→ **Instructions for the task**
Only the lines from the opening of the material through the one containing "right front paw: (584, 609)" should be reproduced, each exactly as it stands.
--
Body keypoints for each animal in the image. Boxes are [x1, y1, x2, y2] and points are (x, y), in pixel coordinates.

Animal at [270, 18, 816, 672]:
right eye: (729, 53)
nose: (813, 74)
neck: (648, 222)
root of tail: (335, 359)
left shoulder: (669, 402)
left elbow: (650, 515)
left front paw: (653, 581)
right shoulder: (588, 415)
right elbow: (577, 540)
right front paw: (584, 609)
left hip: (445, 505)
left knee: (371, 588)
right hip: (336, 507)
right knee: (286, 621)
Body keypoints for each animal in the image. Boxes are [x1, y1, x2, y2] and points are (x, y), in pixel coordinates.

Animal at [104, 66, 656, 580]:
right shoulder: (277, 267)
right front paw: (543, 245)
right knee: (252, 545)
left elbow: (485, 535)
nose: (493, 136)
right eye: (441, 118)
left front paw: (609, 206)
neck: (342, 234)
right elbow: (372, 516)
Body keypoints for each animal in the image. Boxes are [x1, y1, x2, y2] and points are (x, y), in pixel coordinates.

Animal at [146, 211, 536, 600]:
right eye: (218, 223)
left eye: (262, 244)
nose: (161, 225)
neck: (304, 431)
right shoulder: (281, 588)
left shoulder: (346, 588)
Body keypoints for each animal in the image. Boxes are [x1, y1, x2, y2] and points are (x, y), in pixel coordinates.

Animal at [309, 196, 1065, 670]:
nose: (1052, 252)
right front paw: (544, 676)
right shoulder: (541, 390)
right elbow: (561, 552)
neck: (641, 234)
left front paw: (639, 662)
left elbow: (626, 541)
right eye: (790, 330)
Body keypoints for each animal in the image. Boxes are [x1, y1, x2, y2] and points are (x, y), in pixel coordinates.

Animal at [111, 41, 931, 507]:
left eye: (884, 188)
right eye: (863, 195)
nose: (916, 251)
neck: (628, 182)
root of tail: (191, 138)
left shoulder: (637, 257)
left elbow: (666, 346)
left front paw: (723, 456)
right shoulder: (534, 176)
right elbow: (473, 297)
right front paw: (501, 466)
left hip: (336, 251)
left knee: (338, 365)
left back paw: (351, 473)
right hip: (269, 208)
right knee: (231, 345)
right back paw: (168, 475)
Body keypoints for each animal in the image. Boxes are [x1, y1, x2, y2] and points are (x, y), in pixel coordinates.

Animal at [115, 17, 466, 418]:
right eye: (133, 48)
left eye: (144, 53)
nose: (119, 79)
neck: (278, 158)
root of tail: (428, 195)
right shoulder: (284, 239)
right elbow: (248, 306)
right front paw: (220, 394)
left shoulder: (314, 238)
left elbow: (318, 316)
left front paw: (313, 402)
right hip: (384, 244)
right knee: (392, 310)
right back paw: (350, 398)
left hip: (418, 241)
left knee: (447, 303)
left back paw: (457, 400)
--
→ **Solution**
Body keypoints for each animal in the image. Boxes are [x1, y1, x2, y2] and points are (x, y), in pixel coordinates.

Animal at [270, 18, 816, 672]:
right eye: (729, 53)
nose: (813, 74)
neck: (648, 222)
root of tail: (335, 359)
left shoulder: (669, 402)
left elbow: (650, 515)
left front paw: (653, 581)
right shoulder: (588, 415)
right elbow: (577, 540)
right front paw: (584, 609)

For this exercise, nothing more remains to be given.